Depois de um intervalo no qual cursou medicina e letras na USP, retornou com Pãnico (SP, Expressão, 1986, com apresentação de Paulo Leminski).
Em 1987, participa da fundação da editora paulistana Olavobrás, pela qual publicaria Impressões digitais(1990), e Microcosmo (1992), ambos de poemas, além da coletânea de contos Os homens de ferro (1991).

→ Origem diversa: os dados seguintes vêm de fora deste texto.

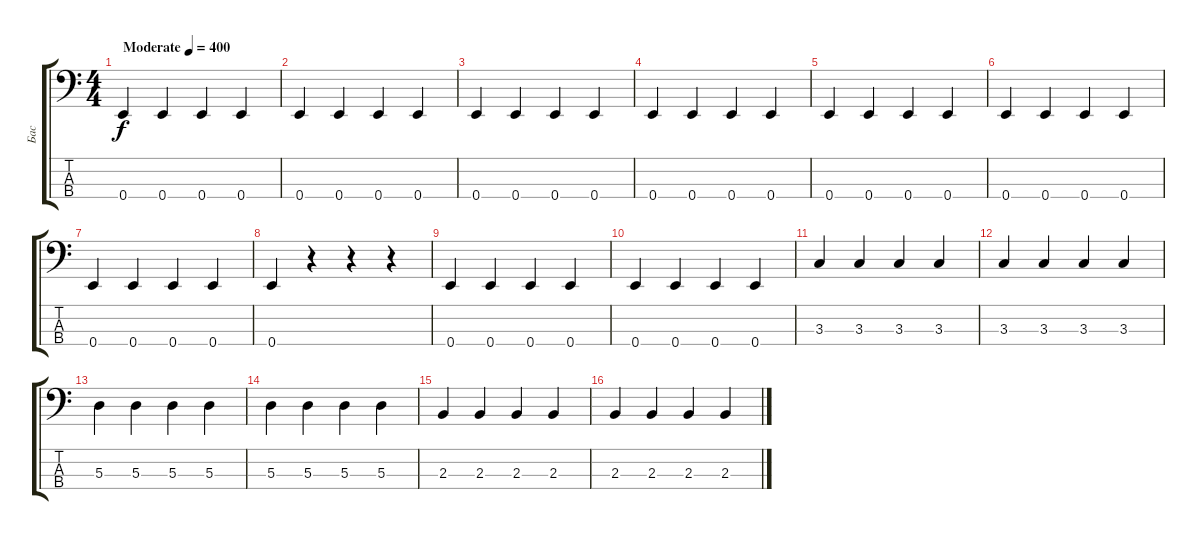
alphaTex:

\track ("Бас" "Бас") {instrument electricbassfinger}
\staff {score tabs}
\tuning (G2 D2 A1 E1) {hide}
\ts (4 4)
\tempo (400 "Moderate")
\clef f4
\ks c
0.4.4{dy f instrument electricbassfinger} 0.4.4 0.4.4 0.4.4 |
0.4.4 0.4.4 0.4.4 0.4.4 |
0.4.4 0.4.4 0.4.4 0.4.4 |
0.4.4 0.4.4 0.4.4 0.4.4 |
0.4.4 0.4.4 0.4.4 0.4.4 |
0.4.4 0.4.4 0.4.4 0.4.4 |
0.4.4 0.4.4 0.4.4 0.4.4 |
0.4.4 r.4 r.4 r.4 |
0.4.4 0.4.4 0.4.4 0.4.4 |
0.4.4 0.4.4 0.4.4 0.4.4 |
3.3.4 3.3.4 3.3.4 3.3.4 |
3.3.4 3.3.4 3.3.4 3.3.4 |
5.3.4 5.3.4 5.3.4 5.3.4 |
5.3.4 5.3.4 5.3.4 5.3.4 |
2.3.4 2.3.4 2.3.4 2.3.4 |
2.3.4 2.3.4 2.3.4 2.3.4
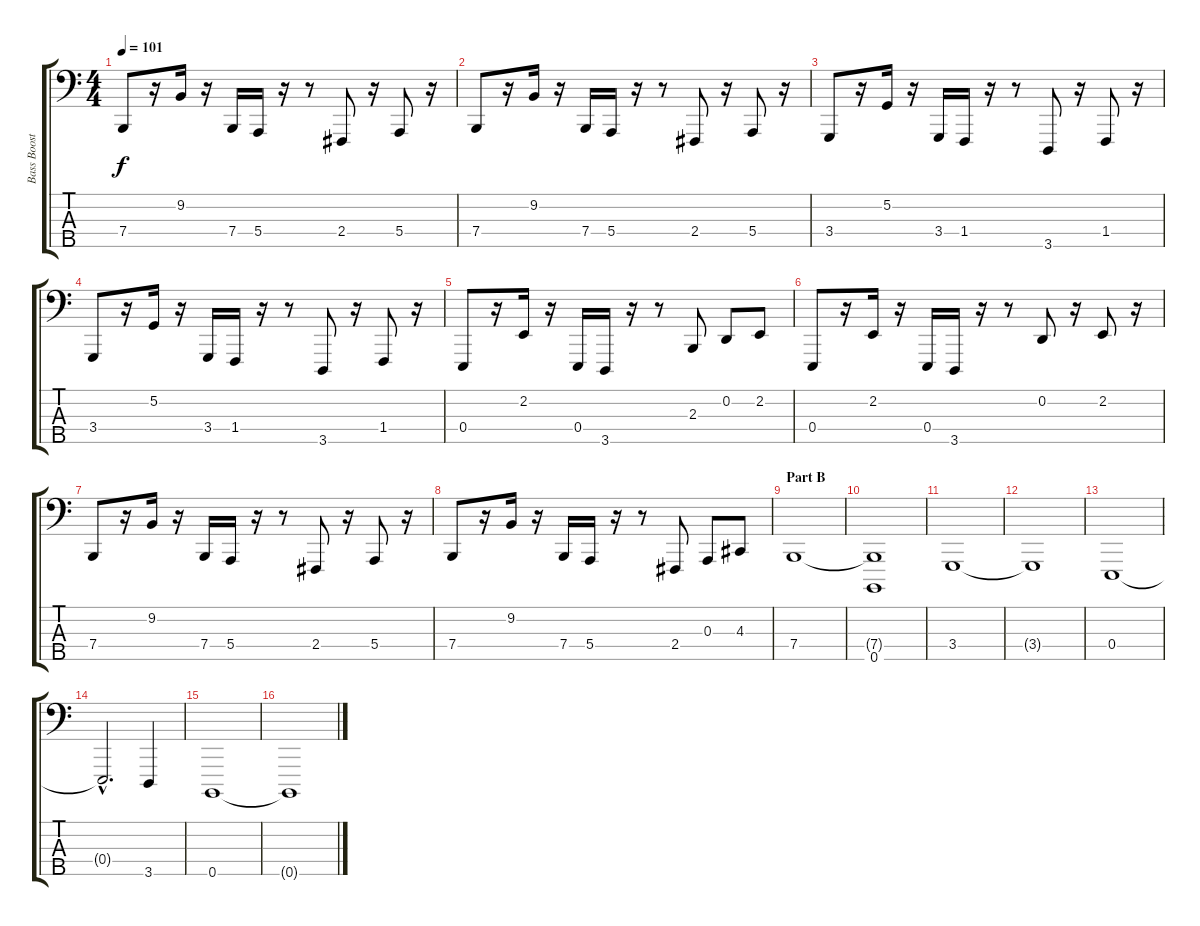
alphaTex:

\track ("Bass Boost" "Bass Boost") {instrument lead1square}
\staff {score tabs}
\tuning (G2 D2 A1 E1 B0) {hide}
\ts (4 4)
\tempo 101
\clef f4
\ks c
7.4.8{dy f} r.16 9.2.16 r.16 7.4.16 5.4.16 r.16 r.8 2.4.8 r.16 5.4.8 r.16 |
7.4.8 r.16 9.2.16 r.16 7.4.16 5.4.16 r.16 r.8 2.4.8 r.16 5.4.8 r.16 |
3.4.8 r.16 5.2.16 r.16 3.4.16 1.4.16 r.16 r.8 3.5.8 r.16 1.4.8 r.16 |
3.4.8 r.16 5.2.16 r.16 3.4.16 1.4.16 r.16 r.8 3.5.8 r.16 1.4.8 r.16 |
0.4.8 r.16 2.2.16 r.16 0.4.16 3.5.16 r.16 r.8 2.3.8 0.2.8 2.2.8 |
0.4.8 r.16 2.2.16 r.16 0.4.16 3.5.16 r.16 r.8 0.2.8 r.16 2.2.8 r.16 |
7.4.8 r.16 9.2.16 r.16 7.4.16 5.4.16 r.16 r.8 2.4.8 r.16 5.4.8 r.16 |
7.4.8 r.16 9.2.16 r.16 7.4.16 5.4.16 r.16 r.8 2.4.8 0.3.8 4.3.8 |
\section ("" "Part B ")
7.4.1 |
(7.4{t} 0.5).1 |
3.4.1 |
3.4{t}.1 |
0.4.1 |
0.4{hac t}.2{d} 3.5.4 |
0.5.1 |
0.5{t}.1
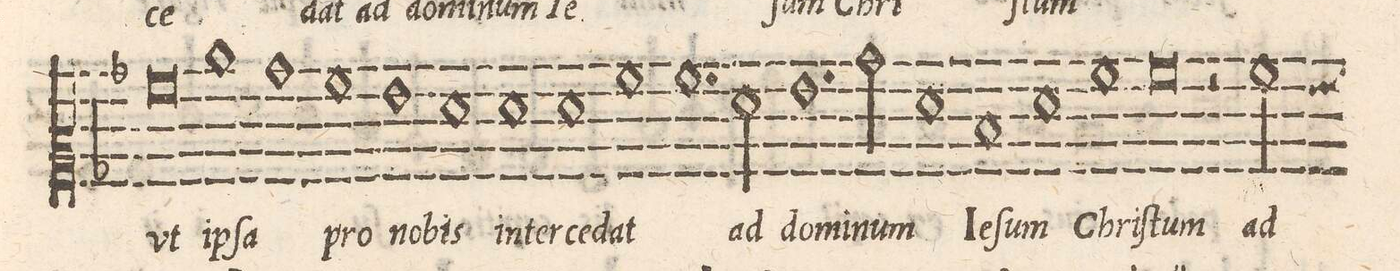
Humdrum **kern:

**kern	**text
*I"ALTVS	*
*clefC2	*
*k[b-]	*
*met(C|)	*
*M2/1	*
0a	vt
=41-	=41-
1cc	ip-
1b-	-ſa
=42-	=42-
1a	pro
1g	no-
=43-	=43-
1f	-bis
1f	in-
=44-	=44-
1f	-ter-
1a	-ce-
=45-	=45-
1.a	-dat
2f\	ad
=46-	=46-
1.g	do-
2b-\	-mi-
=47-	=47-
1f	-num
1d	Ie-
=48-	=48-
1f	-ſum
1a	Chriſ-
=49-	=49-
0a	-tum
=50-	=50-
2r	.
2a\	ad
*custos:g	*
*-	*-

Publicou poemas em Atlas Almanak 88 (SP, Kraft, organização Arnaldo Antunes), na página de arte e culturaMusa paradisiaca (Curitiba, A Gazeta do Povo, 1997, edição de Josely Vianna Baptista e Francisco Faria), na revistaMedusa (Curitiba, 2000), na revista Tsé=tsé 7/8 – número especial com 30 poetas brasileiros contemporâneos (Buenos Aires, 2000), na antologia de poesia brasileira contemporânea Moradas provisorias (in Hipnerotomaquia, Ciudad de Mexico, Aldus, 2001, organização Josely Vianna Baptista) e na revista Cult (SP, set. 2002, no. 61).
Colaborou com resenhas e artigos literários em O Estado de S. Paulo, Jornal da Tarde, A Gazeta do Povo(Curitiba), A Notícia (Joinville), revista Sibila (SP) e jornal Clarín (Buenos Aires).
Entre 1992 e 1995 coorganizou, ao lado de Haroldo de Campos, o Bloomsday de SP, em que deu a público suas traduções de poemas de James Joyce.
Em 2001 recebeu Menção Honrosa no “Prêmio Redescoberta da Literatura Brasileira”, da revista Cult, com a trilogia poética Consubstanciações I (sendo os jurados os poetas Nelson Asher, Waly Salomão e Cláudio Willer).
Em 1995 muda-se para Florianópolis, residindo no sul da Ilha de Santa Catarina, onde se dedica ao ofício literário.